Am Wochenende steht wegen Brückenbauarbeiten eine teilweise Vollsperrung des Autobahndreiecks Schwanebeck bevor. Der Verkehr wird über die L200 (ehemals B2) beziehungsweise über die L200 und die L31 von Bernau nach Blumberg umgeleitet.
Der Ausbau des Autobahndreiecks Schwanebeck wird erklärtermaßen bei laufendem Betrieb durchgeführt - bis auf einige Ausnahmen, bei denen es insbesondere im Zusammenhang mit Brückenbauarbeiten zu kurzzeitigen Sperrungen kommt. Eine davon steht an diesem Wochenende bevor. Die Arbeiten werden in diesem Fall an der ersten Überführung in Fahrtrichtung Prenzlau ausgeführt.
Betroffen sind dabei einerseits Autofahrer, die von der Autobahn 11 (Berlin/Stettin) auf den Berlin-Ring auffahren wollen. Andererseits müssen sich all jene auf eine Umleitung einstellen, die aus Richtung Hamburg vom Berliner Ring auf die A 11 auffahren wollen.

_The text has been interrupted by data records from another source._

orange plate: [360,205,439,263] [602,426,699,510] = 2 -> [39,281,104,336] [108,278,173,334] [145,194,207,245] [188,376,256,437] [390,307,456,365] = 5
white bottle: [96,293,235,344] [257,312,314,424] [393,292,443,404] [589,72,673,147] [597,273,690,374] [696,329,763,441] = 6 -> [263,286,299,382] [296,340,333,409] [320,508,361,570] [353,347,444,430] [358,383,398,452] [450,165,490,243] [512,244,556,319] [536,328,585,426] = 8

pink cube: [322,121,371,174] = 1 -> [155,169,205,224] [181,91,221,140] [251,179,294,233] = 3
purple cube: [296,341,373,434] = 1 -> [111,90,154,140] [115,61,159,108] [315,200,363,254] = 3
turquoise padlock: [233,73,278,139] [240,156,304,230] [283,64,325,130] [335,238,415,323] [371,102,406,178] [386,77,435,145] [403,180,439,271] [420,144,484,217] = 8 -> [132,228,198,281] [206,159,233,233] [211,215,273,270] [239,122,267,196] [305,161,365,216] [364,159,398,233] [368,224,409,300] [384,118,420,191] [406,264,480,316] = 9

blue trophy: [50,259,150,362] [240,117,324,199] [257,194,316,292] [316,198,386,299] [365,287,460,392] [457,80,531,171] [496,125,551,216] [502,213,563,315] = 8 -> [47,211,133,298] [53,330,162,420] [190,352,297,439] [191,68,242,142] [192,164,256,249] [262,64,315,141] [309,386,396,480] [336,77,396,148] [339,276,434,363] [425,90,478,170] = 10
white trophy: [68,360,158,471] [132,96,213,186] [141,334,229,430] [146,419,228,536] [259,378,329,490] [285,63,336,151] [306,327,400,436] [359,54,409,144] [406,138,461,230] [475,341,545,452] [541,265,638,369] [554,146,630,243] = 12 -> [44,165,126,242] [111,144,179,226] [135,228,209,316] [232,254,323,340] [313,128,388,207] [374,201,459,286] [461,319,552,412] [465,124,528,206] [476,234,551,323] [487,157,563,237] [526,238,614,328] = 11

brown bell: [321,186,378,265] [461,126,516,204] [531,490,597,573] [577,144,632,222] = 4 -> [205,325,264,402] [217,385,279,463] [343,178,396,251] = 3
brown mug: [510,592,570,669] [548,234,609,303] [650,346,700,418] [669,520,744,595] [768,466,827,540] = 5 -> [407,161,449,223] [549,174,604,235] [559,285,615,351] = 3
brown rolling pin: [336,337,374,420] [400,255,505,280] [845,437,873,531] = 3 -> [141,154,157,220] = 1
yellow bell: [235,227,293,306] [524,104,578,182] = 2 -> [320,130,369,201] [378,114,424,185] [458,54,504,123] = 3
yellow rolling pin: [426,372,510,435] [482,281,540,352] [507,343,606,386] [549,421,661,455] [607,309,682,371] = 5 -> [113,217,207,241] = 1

Nach der Ankündigung des Landesbetriebs Straßenwesen Brandenburg wird die Überleitung am Sonnabend ab 22 Uhr bis Sonntag 21 Uhr gesperrt. Für diese Zeit gelten folgende Umleitungen:
Wer auf dem Berliner Ring aus Fahrtrichtung Pankow kommt und in Richtung Bernau weiterfahren will, muss die A10 an der Abschlussstelle Berlin-Weißensee verlassen. Von dort geht es über eine vergleichsweise kurze Umleitungsstrecke bis zur Anschlussstelle Bernau-Süd. Dort kann wieder auf die Autobahn aufgefahren werden. Dieselbe Umleitungsstrecke wird in umgekehrter Richtung für Autofahrer eingerichtet, die aus dem Norden kommen und von der A 11 auf dem Berliner Ring weiter in Richtung Pankow fahren wollen.
Wer auf dem Berliner Ring in Richtung Frankfurt (Oder) weiterfahren will, verlässt die A 11 ebenfalls an der Anschlussstelle Bernau-Süd, fährt von dort allerdings über die L200 nach Bernau und biegt dort am Stadteingang auf die L31 in Richtung Blumberg ab, um auf der B 158 an der Anschlussstelle Berlin-Hohenschönhausen auf den Berliner Ring aufzufahren.
Am Sonnabend wird zwar in den Nachtstunden mit einem stärkeren Verkehrsaufkommen auf der Umleitungsstrecke gerechnet, nicht aber mit ähnlichen Problemen wie bei der Sperrung der Autobahn im August 2009 im Zuge des sechsspurigen Ausbaus des Berliner Rings. Damals war es auf der B109, die in die Umleitungsstrecke einbezogen war, zu kilometerlangen Staus mit langen Wartezeiten und Behinderungen gekommen, von denen auch der örtliche Verkehr betroffen war. Im Mai des folgenden Jahres kam es bei einer weiteren Umleitung des Autobahnverkehrs in den Gemeinden nur zu kürzeren Wartezeiten.
Problematisch könnte es diesmal allerdings am Sonntagabend werden und zwar in Abhängigkeit von der Wetterlage. Straßen wie die B158 können bei schönem Ausflugswetter den sonntäglichen Rückreiseverkehr in die Hauptstadt auch ohne zusätzlichen Autobahnverkehr kaum bewältigen. Verkehrsteilnehmer, die in der Region unterwegs sind, sollten diese Strecken dann meiden.